• [Records for the exercise]:
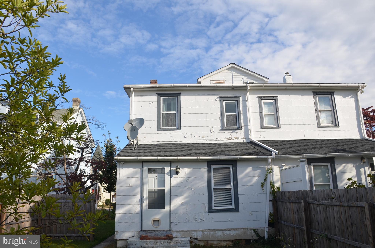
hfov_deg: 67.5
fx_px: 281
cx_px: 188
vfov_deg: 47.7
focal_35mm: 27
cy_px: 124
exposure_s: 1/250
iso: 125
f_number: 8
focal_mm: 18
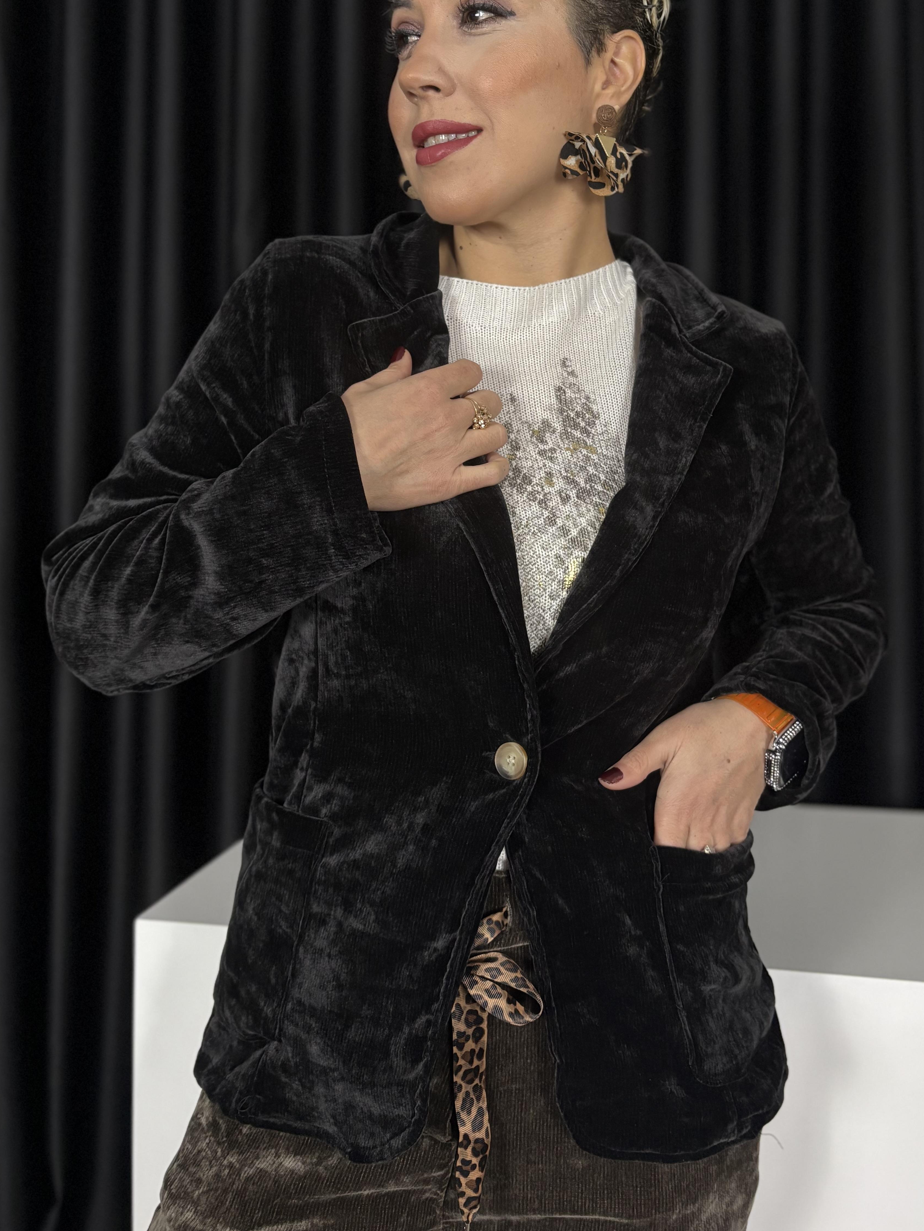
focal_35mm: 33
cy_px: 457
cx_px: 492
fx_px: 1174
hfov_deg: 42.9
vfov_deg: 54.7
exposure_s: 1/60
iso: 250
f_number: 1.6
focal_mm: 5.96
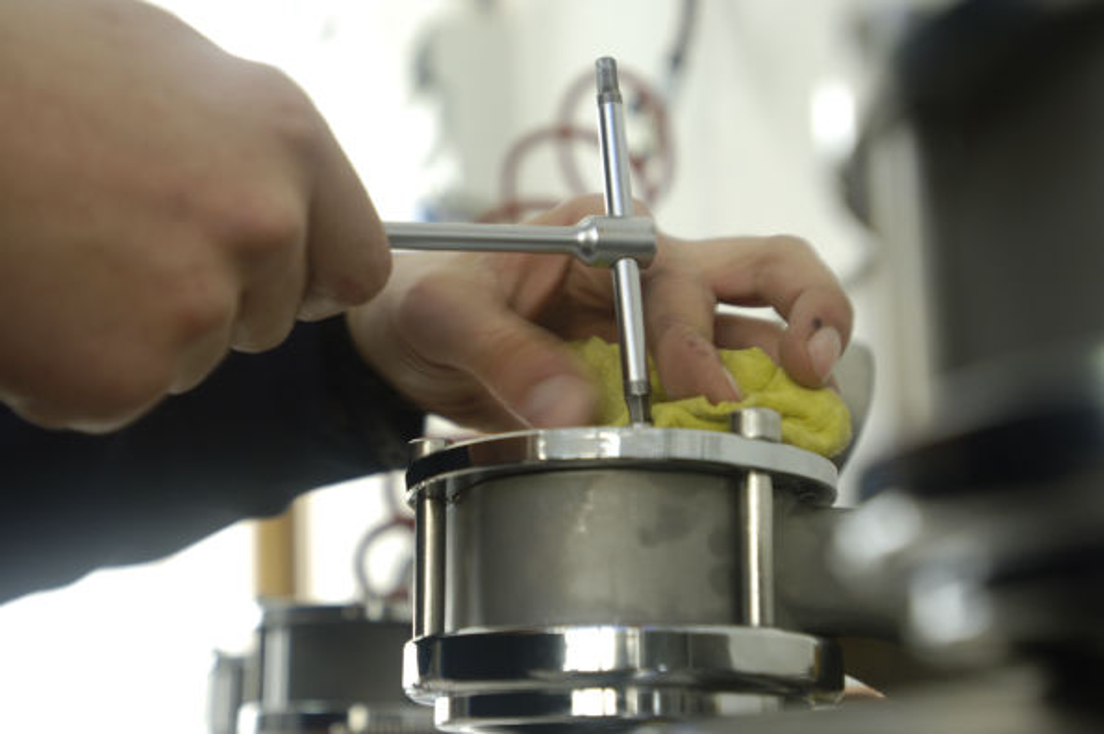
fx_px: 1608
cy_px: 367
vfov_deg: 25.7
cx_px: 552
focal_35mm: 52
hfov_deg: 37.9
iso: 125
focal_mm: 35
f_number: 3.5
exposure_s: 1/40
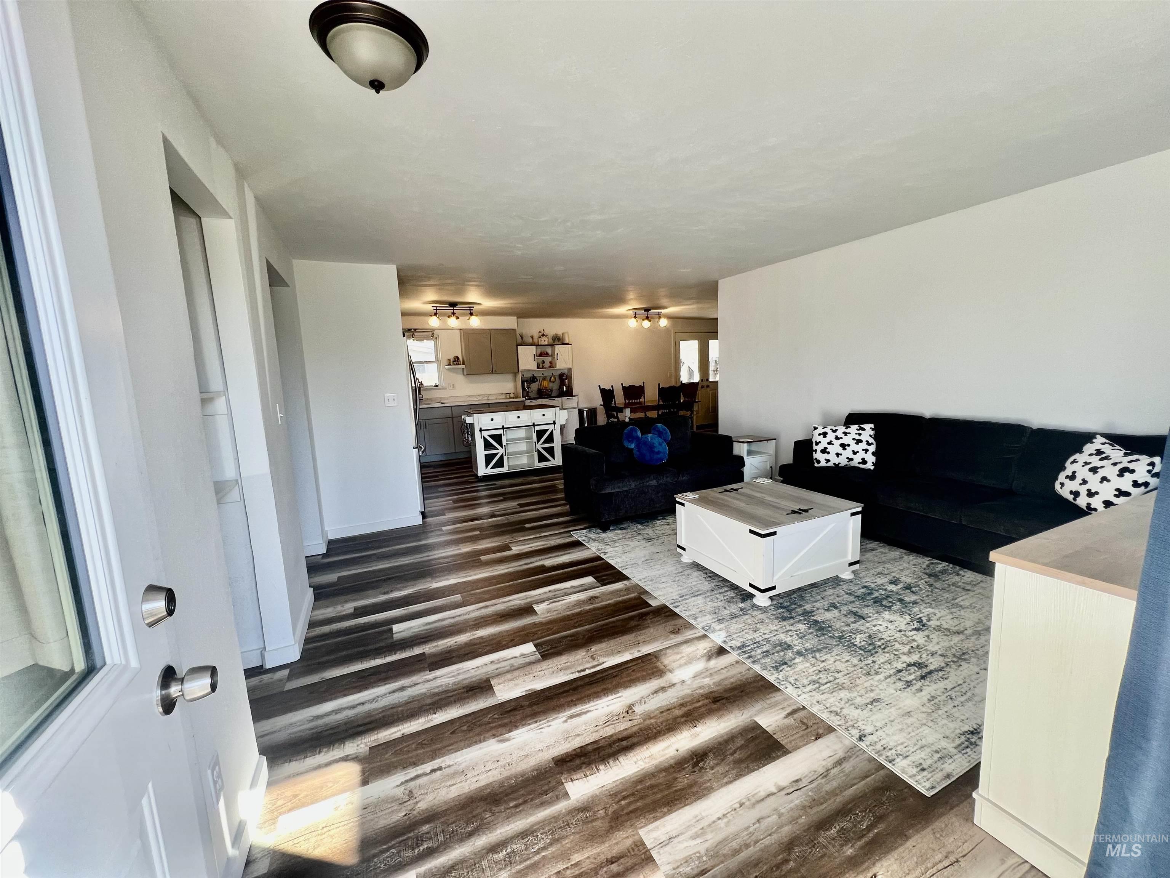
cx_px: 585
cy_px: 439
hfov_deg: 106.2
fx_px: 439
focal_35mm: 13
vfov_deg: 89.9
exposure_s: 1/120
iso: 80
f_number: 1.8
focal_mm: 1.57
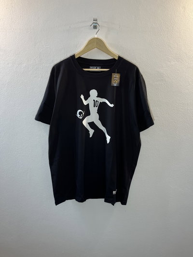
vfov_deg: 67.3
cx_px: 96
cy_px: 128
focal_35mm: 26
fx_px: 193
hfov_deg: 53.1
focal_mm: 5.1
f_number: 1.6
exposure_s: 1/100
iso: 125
==
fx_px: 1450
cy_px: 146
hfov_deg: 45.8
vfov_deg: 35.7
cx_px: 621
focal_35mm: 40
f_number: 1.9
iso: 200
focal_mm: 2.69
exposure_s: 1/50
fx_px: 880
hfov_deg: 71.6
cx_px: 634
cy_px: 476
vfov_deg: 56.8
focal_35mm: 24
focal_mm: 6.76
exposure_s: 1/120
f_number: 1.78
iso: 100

• [Required work]:
In the data above, find the line with "vfov_deg: 47.7" and the line with "vfov_deg: 25.7". Please copy exactly those two lines and every line between them, but not the pictures.

• [Solution to this task]:
vfov_deg: 47.7
focal_35mm: 27
cy_px: 124
exposure_s: 1/250
iso: 125
f_number: 8
focal_mm: 18
focal_35mm: 33
cy_px: 457
cx_px: 492
fx_px: 1174
hfov_deg: 42.9
vfov_deg: 54.7
exposure_s: 1/60
iso: 250
f_number: 1.6
focal_mm: 5.96
fx_px: 1608
cy_px: 367
vfov_deg: 25.7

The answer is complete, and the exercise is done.